By Darwin Hunter


The concept of angels hovering all around us and protecting us from harm is a very popular idea.  Many television shows and movies have promoted the concept and increased interest in angels.  The first movie of this genre I can recall is the well-known Christmas classic, “It’s A Wonderful Life,” in which Jimmy Stewart played a downcast, suicidal businessman who is helped by an angel to value his existence.

Is the concept of a guardian angel a Biblical one?  Several passages are used to lend credence to the view. In Matthew 18:10, Jesus said, “See that you despise not one of these little ones: for I say unto you, that in Heaven their angels do always behold the face of My Father who is in Heaven.”  Does this passage say that each person has a guardian angel?  Does it teach that the angel is present with the “little one”?  No, in fact, the activity of the angel in this text is said to be in Heaven in the presence of the Heavenly Father, where they always behold His face!  Hebrews 1:13 does teach that angels are “ministering spirits” who function in some unexplained way on behalf of the heirs of salvation, but does that mean each Christian has one who constantly hovers over him personally, or does it rather teach that angels were employed by God in some unknown way in His administration of His redemptive plan for man?

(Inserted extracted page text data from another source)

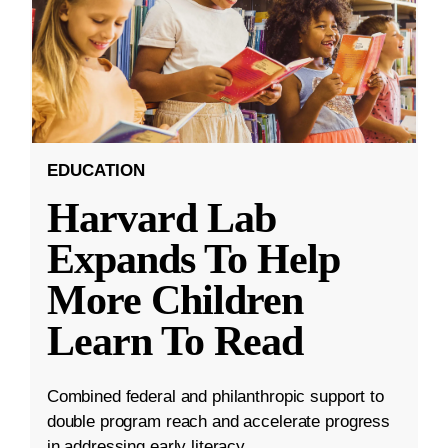
EDUCATION
Harvard Lab
Expands To Help
More Children
Learn To Read
Combined federal and philanthropic support to
double program reach and accelerate progress
in addressing early literacy.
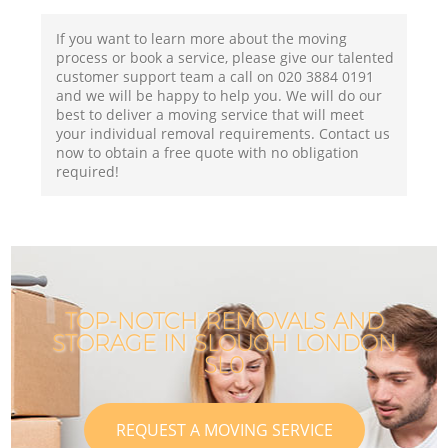
If you want to learn more about the moving
process or book a service, please give our talented
customer support team a call on ‎020 3884 0191
and we will be happy to help you. We will do our
best to deliver a moving service that will meet
your individual removal requirements. Contact us
now to obtain a free quote with no obligation
required!
TOP-NOTCH REMOVALS AND
STORAGE IN SLOUGH LONDON
SL0
REQUEST A MOVING SERVICE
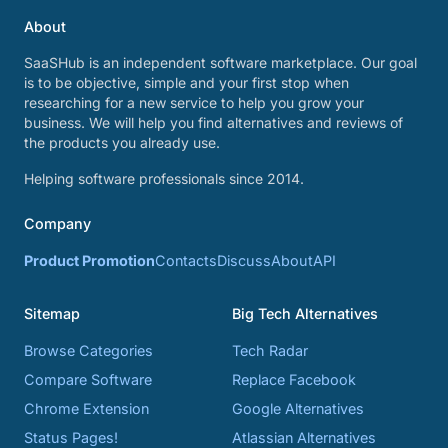
About
SaaSHub is an independent software marketplace. Our goal
is to be objective, simple and your first stop when
researching for a new service to help you grow your
business. We will help you find alternatives and reviews of
the products you already use.
Helping software professionals since 2014.
Company
Product Promotion
Contacts
Discuss
About
API
Sitemap
Big Tech Alternatives
Browse Categories
Tech Radar
Compare Software
Replace Facebook
Chrome Extension
Google Alternatives
Status Pages!
Atlassian Alternatives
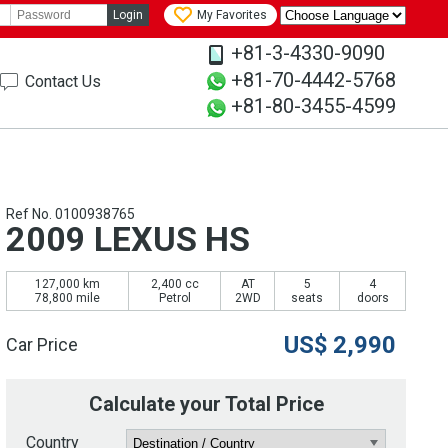
Login
My Favorites
+81-3-4330-9090
+81-70-4442-5768
Contact Us
+81-80-3455-4599
Ref No. 0100938765
2009 LEXUS HS
127,000 km
2,400 cc
AT
5
4
78,800 mile
Petrol
2WD
seats
doors
US$
2,990
Car Price
Calculate your Total Price
Country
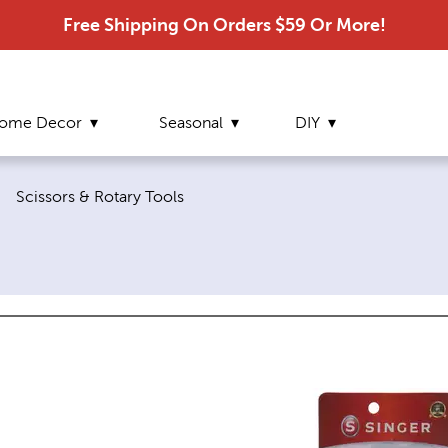
Free Shipping On Orders $59 Or More!
ome Decor
Seasonal
DIY
Current page:
|
Scissors & Rotary Tools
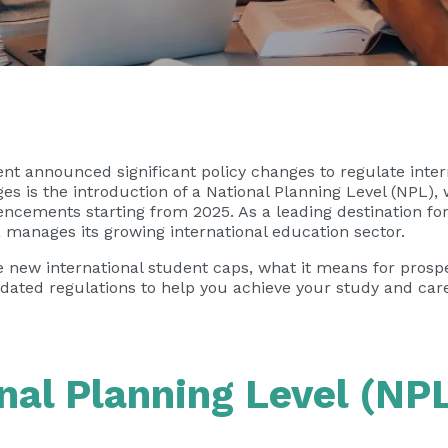
t announced significant policy changes to regulate inte
s is the introduction of a National Planning Level (NPL), 
ements starting from 2025. As a leading destination for 
 manages its growing international education sector.
of the new international student caps, what it means for pro
ted regulations to help you achieve your study and caree
nal Planning Level (NP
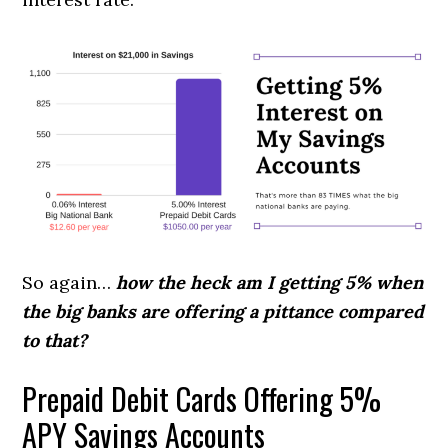
So again…
how the heck am I getting 5% when
the big banks are offering a pittance compared
to that?
Prepaid Debit Cards Offering 5%
APY Savings Accounts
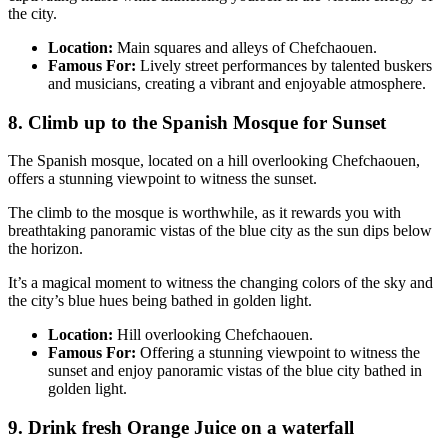
the city.
Location:
Main squares and alleys of Chefchaouen.
Famous For:
Lively street performances by talented buskers
and musicians, creating a vibrant and enjoyable atmosphere.
8. Climb up to the Spanish Mosque for Sunset
The Spanish mosque, located on a hill overlooking Chefchaouen,
offers a stunning viewpoint to witness the sunset.
The climb to the mosque is worthwhile, as it rewards you with
breathtaking panoramic vistas of the blue city as the sun dips below
the horizon.
It’s a magical moment to witness the changing colors of the sky and
the city’s blue hues being bathed in golden light.
Location:
Hill overlooking Chefchaouen.
Famous For:
Offering a stunning viewpoint to witness the
sunset and enjoy panoramic vistas of the blue city bathed in
golden light.
9. Drink fresh Orange Juice on a waterfall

We do know that in the age of miracles angels were used by God to influence human events, but should we expect that today when miracles have ceased (1 Corinthians 13:8-10)?  I think not.  In Acts 8, an angel appeared to Philip to send him to the Ethiopian treasurer to teach Him the way of salvation. In Acts 12, Peter was released from prison by the actions of an angel.  [We might wonder if this is a case of a “guardian angel,” did the angel slip up in allowing Peter to be arrested and imprisoned in the first place?]

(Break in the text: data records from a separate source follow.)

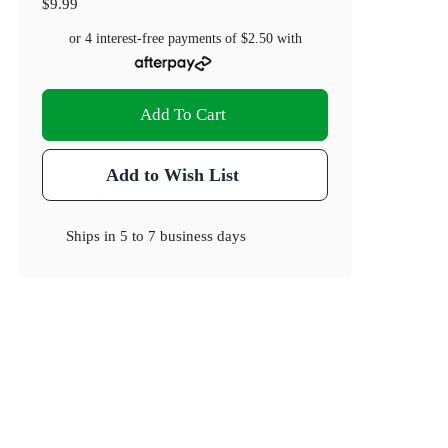
$9.99
or 4 interest-free payments of
$2.50
with
Add To Cart
Add to Wish List
Ships in
5 to 7 business days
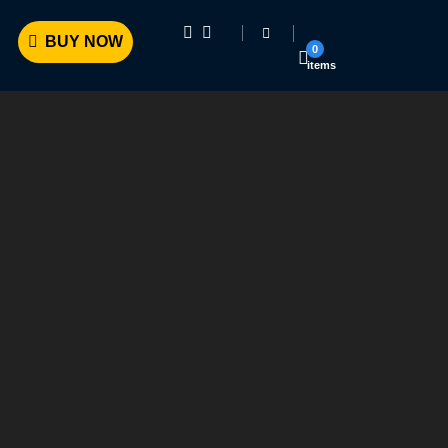
BUY NOW
0
items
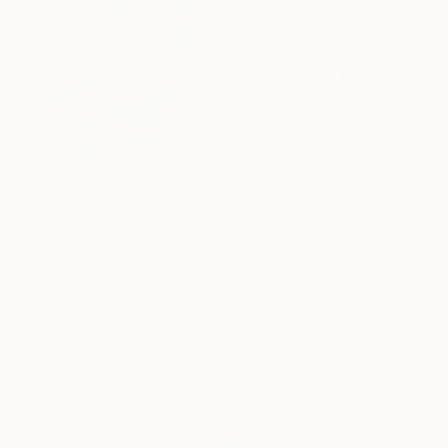
One to Watch
Color and Chaos with Carolina
Alotus
Cyprus-based painter Carolina Alotus captures the
beauty hidden within chaos, …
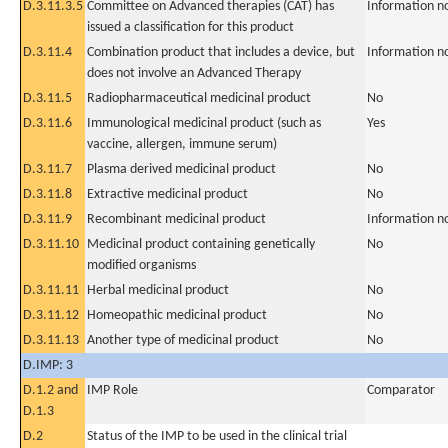
D.3.11.3.5
Committee on Advanced therapies (CAT) has
Information n
issued a classification for this product
D.3.11.4
Combination product that includes a device, but
Information n
does not involve an Advanced Therapy
D.3.11.5
Radiopharmaceutical medicinal product
No
D.3.11.6
Immunological medicinal product (such as
Yes
vaccine, allergen, immune serum)
D.3.11.7
Plasma derived medicinal product
No
D.3.11.8
Extractive medicinal product
No
D.3.11.9
Recombinant medicinal product
Information n
D.3.11.10
Medicinal product containing genetically
No
modified organisms
D.3.11.11
Herbal medicinal product
No
D.3.11.12
Homeopathic medicinal product
No
D.3.11.13
Another type of medicinal product
No
D.IMP: 3
D.1.2 and
IMP Role
Comparator
D.1.3
D.2
Status of the IMP to be used in the clinical trial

You have probably asked yourself the question, “If I have a guardian angel, why was I injured in a wreck, or hurt in an accident, etc.?”  Indeed, we have all seen faithful Christians succumb to terrible sicknesses, which produced great suffering and painful deaths.  I have known of Christians dying during mission trips for the Lord, or while engaged in other fruitful Christian work.  The idea that their angel was “off the clock” at the time of the fatal accident or illness is not swallowed easily.  We must conclude that the concept is flawed, and not Biblical.  If man is a free moral agent, as the Bible teaches throughout, then an angel would not be permitted to override our decisions, or cover our mistakes, or keep us from worldly harm.  It seems clear that such miraculous intervention is not ours to enjoy today.  God providentially cares for us, but not by angelic miracles.